# Golden Retriever Puppies in High Kill shelter in TX



## jennretz (Jul 24, 2013)

Sent from my iPhone using Tapatalk


----------



## wdadswell (Dec 17, 2015)

Thanks for posting. Looks like there is one left. I get on their Facebook page and can't get off. They even share missing dogs, or dogs needing homes from Canada.


----------



## jennretz (Jul 24, 2013)

Two are left and only have one day left before they are PTS. Please help network...

https://www.facebook.com/Friends.of.Golden.Retrievers/posts/1399551420101664


Sent from my iPhone using Tapatalk


----------



## jennretz (Jul 24, 2013)

I have reached out to Gold Ribbon Rescue, Golden Beginnings Rescue and Compass Rescue in Texas. Golden Beginnings has confirmed they WILL NOT be pulling these 2 pups. Please help network these puppies!


----------



## jennretz (Jul 24, 2013)

This thread has gotten zero traction :-(


----------



## ArchersMom (May 22, 2013)

I can't believe these babies haven't been pulled from the shelter yet  If only I wasn't thousands of miles away.


----------



## alphadude (Jan 15, 2010)

I really hope somebody or a rescue saves these two pups...


----------



## jennretz (Jul 24, 2013)
--*--
## Challenges
• A. Please decide whether each statement agrees with the forum thread, answering yes or no and quoting the deciding words: (i) Golden Beginnings agreed to pull the two pups. (ii) At one point two puppies had only one day left. (iii) ArchersMom lives near the shelter.
• B. Copy the forum thread word for word, from "## wdadswell (Dec" to "homes from Canada.".
• C. Name every username shown as the author of a post in the forum thread.
--*--
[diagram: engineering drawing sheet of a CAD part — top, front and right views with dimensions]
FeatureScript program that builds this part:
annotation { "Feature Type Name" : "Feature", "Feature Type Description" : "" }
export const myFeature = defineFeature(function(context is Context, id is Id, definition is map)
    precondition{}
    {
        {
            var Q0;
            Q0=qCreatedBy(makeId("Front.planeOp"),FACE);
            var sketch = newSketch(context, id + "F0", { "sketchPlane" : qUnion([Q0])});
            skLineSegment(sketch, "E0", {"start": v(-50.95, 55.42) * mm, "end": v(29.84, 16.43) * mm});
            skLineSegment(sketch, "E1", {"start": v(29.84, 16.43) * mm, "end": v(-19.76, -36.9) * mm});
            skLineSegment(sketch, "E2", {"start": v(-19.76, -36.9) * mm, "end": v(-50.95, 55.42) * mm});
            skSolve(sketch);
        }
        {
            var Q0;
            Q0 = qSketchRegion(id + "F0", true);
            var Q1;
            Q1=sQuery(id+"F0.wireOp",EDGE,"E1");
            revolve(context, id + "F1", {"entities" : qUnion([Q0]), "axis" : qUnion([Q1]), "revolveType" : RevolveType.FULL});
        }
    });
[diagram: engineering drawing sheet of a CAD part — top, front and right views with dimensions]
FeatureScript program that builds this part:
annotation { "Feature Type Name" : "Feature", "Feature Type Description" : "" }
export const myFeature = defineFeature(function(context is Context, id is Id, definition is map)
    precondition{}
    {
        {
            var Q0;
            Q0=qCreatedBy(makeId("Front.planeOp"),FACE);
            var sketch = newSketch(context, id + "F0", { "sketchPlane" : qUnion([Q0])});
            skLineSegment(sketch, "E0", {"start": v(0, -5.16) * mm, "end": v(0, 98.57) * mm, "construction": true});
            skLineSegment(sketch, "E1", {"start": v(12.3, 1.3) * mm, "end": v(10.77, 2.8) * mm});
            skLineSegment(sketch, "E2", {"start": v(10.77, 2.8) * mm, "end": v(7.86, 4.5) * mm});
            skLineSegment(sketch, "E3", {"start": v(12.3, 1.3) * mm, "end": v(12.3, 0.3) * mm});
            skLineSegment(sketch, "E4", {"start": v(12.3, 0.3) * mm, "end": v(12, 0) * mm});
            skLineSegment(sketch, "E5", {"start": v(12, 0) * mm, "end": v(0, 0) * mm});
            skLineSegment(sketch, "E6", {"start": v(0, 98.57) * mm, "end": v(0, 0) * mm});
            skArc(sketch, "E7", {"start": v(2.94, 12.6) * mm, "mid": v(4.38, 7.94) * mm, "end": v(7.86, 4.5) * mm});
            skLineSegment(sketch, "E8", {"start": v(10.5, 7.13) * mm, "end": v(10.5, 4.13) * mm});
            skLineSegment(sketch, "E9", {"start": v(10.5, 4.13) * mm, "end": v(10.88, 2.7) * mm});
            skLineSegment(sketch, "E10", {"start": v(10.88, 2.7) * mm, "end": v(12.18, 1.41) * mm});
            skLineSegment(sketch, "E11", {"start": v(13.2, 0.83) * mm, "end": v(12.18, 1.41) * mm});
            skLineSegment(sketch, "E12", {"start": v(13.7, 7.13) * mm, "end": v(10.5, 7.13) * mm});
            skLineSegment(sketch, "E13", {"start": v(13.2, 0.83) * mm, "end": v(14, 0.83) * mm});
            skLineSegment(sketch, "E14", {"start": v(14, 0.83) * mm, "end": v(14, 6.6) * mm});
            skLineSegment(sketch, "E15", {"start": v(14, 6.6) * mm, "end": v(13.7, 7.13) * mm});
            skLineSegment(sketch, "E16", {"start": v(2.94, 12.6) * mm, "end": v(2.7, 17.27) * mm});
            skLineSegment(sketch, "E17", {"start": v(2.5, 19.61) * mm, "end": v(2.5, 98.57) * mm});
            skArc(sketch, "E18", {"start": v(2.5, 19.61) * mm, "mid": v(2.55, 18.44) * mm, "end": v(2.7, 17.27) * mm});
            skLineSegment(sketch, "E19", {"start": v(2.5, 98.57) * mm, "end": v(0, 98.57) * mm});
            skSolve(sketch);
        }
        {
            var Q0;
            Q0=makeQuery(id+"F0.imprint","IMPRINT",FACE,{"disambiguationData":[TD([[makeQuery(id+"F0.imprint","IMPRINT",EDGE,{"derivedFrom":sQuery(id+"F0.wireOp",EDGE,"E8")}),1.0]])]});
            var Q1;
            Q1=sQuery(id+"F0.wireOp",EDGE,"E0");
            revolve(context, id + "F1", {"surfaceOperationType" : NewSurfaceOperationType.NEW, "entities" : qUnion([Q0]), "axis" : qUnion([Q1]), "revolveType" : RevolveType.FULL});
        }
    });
--*--
## Answers per task
• A.
(i) No: "Golden Beginnings has confirmed they WILL NOT be pulling these 2 pups."
(ii) Yes: "Two are left and only have one day left before they are PTS."
(iii) No: "If only I wasn't thousands of miles away."

• B.
## wdadswell (Dec 17, 2015)

Thanks for posting. Looks like there is one left. I get on their Facebook page and can't get off. They even share missing dogs, or dogs needing homes from Canada.

• C. jennretz, wdadswell, ArchersMom, alphadude